Same Community Results
Emeritus operated 83 communities in the fourth quarter of both 2004 and 2003. The revenue for those communities increased $3.9 million, primarily due to improvements in occupancy. Average occupancy increased by 6.7 percentage points from 77.5% in the fourth quarter of 2003 to 84.2% in the fourth quarter of 2004. Community operating expenses increased $3.3 million primarily from variable expenses in conjunction with higher occupancy level allocation of prior year insurance costs and the opening of memory loss units in 2003. Property-related expenses were down $249,000 due primarily to a reduction in loan fee amortization as a result of a refinancing in July 2004. Operating income after interest expense increased $852,000 from the fourth quarter of 2003.
ABOUT THE COMPANY
Emeritus Assisted Living is a national provider of assisted living and related services to seniors.

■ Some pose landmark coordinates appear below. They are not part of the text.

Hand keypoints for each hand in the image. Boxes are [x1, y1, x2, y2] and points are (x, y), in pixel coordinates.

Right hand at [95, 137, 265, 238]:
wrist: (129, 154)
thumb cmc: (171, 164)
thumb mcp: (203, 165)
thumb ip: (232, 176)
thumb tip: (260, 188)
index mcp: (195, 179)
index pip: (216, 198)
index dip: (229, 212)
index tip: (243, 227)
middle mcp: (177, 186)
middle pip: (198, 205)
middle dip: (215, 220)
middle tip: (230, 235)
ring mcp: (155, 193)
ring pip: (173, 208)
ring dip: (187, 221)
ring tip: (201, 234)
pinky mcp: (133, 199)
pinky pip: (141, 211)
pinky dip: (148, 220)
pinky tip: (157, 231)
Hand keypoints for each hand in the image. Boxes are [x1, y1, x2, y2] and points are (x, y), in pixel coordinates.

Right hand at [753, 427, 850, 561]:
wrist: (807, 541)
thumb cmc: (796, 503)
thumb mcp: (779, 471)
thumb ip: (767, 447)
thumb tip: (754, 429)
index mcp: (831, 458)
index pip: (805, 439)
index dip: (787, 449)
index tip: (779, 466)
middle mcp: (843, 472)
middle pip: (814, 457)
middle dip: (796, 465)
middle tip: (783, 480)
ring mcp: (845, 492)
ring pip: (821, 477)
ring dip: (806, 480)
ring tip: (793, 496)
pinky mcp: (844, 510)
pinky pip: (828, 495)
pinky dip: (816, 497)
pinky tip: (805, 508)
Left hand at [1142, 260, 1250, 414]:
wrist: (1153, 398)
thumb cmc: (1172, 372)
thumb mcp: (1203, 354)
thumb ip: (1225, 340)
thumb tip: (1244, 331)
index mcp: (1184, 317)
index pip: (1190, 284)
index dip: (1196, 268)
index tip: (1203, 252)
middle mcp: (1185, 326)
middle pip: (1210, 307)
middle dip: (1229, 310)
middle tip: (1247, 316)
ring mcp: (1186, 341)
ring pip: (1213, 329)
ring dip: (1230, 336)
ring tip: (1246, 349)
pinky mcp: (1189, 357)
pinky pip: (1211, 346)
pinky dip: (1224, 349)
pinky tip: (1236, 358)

Emeritus is one of the largest developers and operators of freestanding assisted living communities throughout the United States. These communities provide a residential housing alternative for senior citizens who need help with the activities of daily living with an emphasis on assistance with personal care services to provide residents with an opportunity for support in the aging process. Emeritus currently holds interests in 182 communities representing capacity for approximately 18,400 residents in 34 states. Emeritus’s common stock is traded on the American Stock Exchange under the symbol ESC, and its home page can be found on the Internet at www.emeritus.com.
“Safe Harbor” Statement under the Private Securities Litigation Reform Act of 1995: A number of the matters and subject areas discussed in this report that are not historical or current facts deal with potential future circumstances, operations, and prospects. The discussion of such matters and subject areas is qualified by the inherent risks and uncertainties surrounding future expectations generally, and also may materially differ from our actual future experience as a result of such factors as: the effects of competition and economic conditions on the occupancy levels in our communities; our ability under current market conditions to maintain and increase our resident charges without adversely affecting occupancy levels; our ability to control community operation expenses, including insurance and utility costs, without adversely affecting the level of occupancy and the level of resident charges; our ability to generate cash flow sufficient to service our debt and other fixed payment requirements; our ability to find sources of financing and capital on satisfactory terms to meet our cash requirements to the extent that they are not met by operation, and final resolution of the adverse Texas jury verdict and other uncertainties related to professional liability claims .We have attempted to identify, in context, certain of the factors that we currently believe may cause actual future experience and results to differ from our current expectations regarding the relevant matter or subject area. These and other risks and uncertainties are detailed in our reports filed with the Securities and Exchange Commission (SEC), including our Annual Reports on Form 10-K and Quarterly Reports Form 10-Q.